→ **What you are asked to do**: How many of the lines below contain "Wilkins"? Answer with that number alone.

━━━ Extracted material

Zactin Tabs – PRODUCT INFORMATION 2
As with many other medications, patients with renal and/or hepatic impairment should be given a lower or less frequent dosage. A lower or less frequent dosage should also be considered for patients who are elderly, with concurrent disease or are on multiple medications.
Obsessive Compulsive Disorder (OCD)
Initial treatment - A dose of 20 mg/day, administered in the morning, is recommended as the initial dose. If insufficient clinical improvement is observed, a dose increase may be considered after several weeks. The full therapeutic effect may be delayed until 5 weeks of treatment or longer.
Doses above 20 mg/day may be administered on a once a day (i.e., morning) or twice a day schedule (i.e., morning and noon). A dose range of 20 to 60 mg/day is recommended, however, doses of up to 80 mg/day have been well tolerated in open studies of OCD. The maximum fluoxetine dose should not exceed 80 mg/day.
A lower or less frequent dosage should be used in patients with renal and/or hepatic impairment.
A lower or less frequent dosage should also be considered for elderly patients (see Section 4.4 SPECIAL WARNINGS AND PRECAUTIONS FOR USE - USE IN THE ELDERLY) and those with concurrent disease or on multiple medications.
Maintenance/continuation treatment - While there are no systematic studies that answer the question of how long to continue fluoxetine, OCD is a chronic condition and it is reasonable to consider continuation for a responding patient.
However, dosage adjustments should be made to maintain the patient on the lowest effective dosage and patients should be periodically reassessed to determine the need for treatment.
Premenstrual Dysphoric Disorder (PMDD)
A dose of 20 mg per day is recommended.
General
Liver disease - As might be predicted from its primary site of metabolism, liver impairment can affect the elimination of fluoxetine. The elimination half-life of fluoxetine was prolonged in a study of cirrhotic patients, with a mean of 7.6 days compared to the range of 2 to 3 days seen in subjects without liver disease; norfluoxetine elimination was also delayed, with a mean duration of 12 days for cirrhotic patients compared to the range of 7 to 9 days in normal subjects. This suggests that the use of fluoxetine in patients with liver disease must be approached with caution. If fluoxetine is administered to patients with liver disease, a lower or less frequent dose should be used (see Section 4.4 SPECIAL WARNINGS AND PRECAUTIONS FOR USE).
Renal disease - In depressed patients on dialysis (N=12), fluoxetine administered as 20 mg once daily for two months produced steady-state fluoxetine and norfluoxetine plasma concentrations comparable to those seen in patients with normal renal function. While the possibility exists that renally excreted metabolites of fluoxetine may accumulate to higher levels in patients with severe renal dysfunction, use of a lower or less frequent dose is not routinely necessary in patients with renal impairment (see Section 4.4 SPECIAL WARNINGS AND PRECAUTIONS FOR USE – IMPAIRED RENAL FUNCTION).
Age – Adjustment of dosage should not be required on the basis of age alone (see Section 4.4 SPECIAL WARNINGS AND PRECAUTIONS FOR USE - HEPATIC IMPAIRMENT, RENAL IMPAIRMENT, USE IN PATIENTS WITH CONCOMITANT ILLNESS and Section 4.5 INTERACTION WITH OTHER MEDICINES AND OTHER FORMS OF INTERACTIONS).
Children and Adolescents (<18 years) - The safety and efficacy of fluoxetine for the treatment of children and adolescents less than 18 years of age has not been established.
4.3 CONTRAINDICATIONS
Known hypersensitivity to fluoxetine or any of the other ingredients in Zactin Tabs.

━━━━━━
━━━ Extracted material

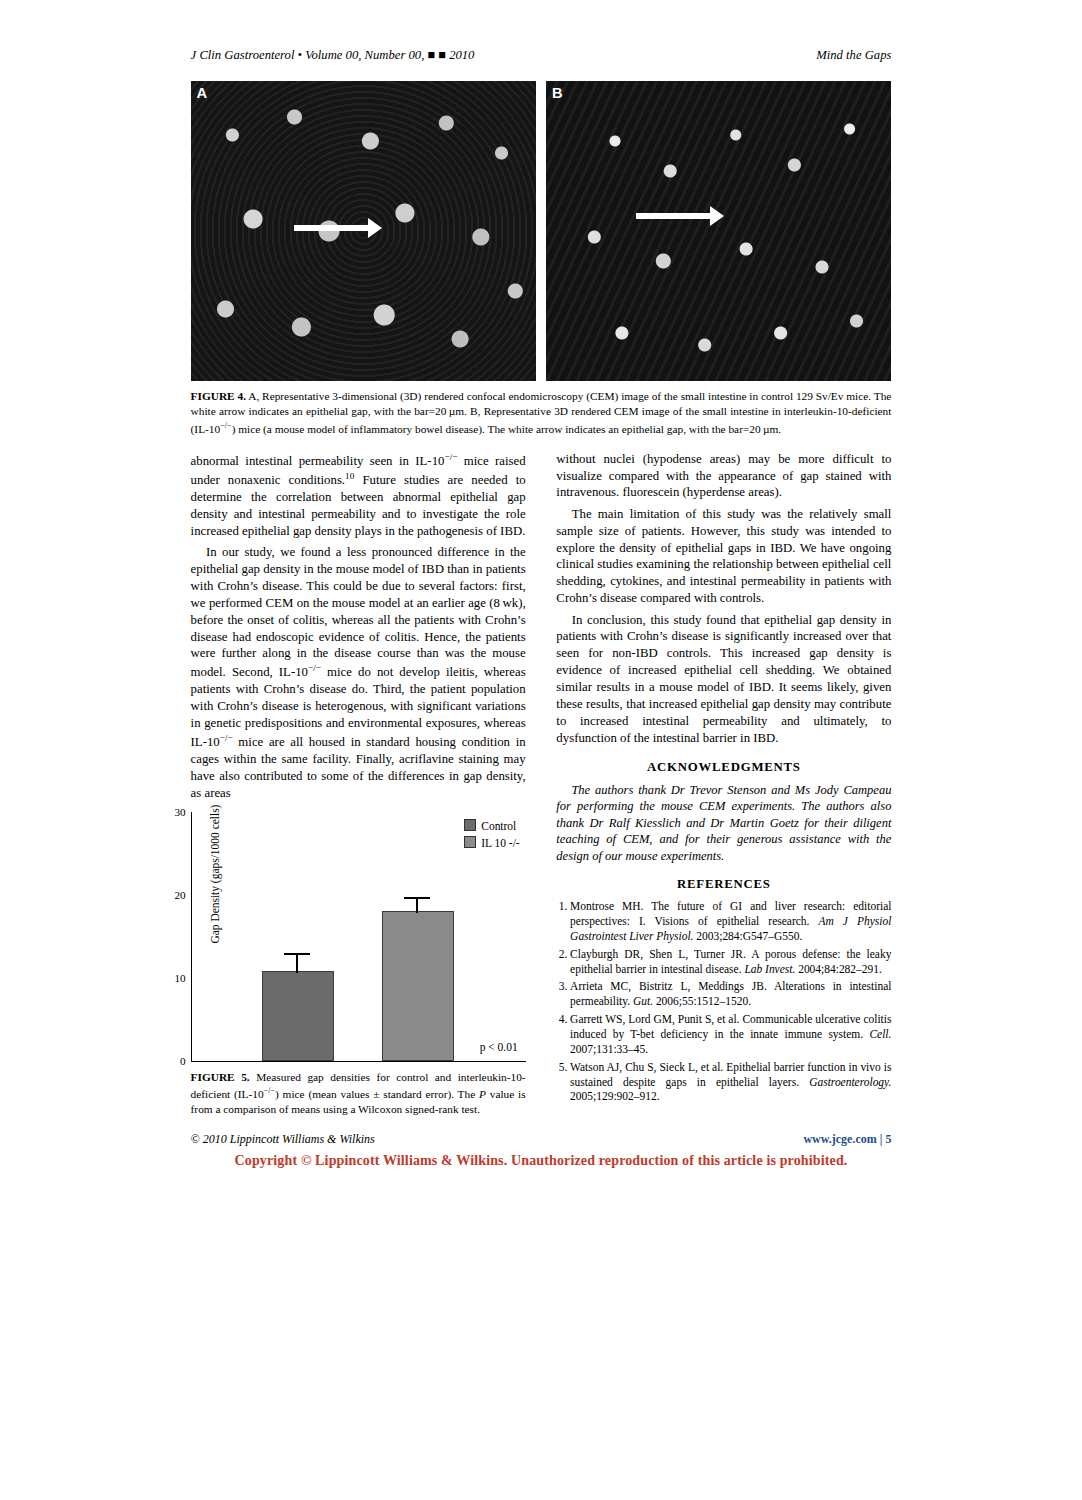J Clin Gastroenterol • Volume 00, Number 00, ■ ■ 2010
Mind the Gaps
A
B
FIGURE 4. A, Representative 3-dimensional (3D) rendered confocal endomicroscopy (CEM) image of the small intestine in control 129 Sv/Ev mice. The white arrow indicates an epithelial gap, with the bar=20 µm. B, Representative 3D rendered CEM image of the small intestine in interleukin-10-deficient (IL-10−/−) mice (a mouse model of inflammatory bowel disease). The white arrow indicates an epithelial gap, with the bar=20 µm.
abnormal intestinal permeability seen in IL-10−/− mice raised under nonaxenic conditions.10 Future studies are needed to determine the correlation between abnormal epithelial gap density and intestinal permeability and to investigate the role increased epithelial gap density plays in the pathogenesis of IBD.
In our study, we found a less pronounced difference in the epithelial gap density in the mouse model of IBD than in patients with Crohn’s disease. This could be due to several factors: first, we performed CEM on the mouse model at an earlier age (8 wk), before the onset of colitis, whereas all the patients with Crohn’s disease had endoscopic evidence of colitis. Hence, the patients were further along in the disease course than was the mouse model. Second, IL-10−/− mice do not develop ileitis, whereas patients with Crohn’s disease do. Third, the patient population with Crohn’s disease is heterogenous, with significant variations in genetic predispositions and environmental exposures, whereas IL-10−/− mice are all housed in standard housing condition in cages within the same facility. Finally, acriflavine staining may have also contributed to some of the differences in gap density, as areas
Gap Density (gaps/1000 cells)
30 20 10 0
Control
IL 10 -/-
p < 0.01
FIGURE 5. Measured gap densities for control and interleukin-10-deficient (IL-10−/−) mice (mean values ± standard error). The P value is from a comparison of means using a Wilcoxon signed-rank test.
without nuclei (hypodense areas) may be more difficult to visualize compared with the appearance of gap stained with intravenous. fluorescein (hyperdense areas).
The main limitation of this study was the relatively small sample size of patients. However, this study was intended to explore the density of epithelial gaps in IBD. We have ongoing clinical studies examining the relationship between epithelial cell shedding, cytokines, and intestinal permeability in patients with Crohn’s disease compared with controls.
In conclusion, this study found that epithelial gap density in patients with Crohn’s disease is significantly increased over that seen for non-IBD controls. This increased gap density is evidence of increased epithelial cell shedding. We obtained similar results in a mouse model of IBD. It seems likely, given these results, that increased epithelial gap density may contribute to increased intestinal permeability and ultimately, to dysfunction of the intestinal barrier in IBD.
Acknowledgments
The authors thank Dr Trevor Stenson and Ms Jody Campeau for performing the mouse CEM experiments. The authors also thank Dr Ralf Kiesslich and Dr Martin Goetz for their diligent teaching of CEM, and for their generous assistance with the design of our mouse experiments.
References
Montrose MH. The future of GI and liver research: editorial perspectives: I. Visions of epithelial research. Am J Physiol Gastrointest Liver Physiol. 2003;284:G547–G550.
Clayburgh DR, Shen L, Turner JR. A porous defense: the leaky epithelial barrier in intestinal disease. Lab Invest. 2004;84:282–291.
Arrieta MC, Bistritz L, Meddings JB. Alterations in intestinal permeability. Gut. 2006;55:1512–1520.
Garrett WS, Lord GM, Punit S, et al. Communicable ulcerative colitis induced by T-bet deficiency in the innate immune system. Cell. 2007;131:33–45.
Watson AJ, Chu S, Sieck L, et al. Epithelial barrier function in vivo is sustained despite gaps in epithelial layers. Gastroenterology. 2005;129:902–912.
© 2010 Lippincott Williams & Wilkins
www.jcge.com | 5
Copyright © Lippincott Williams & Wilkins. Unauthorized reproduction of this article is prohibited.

━━━━━━

→ **Answer area**: 2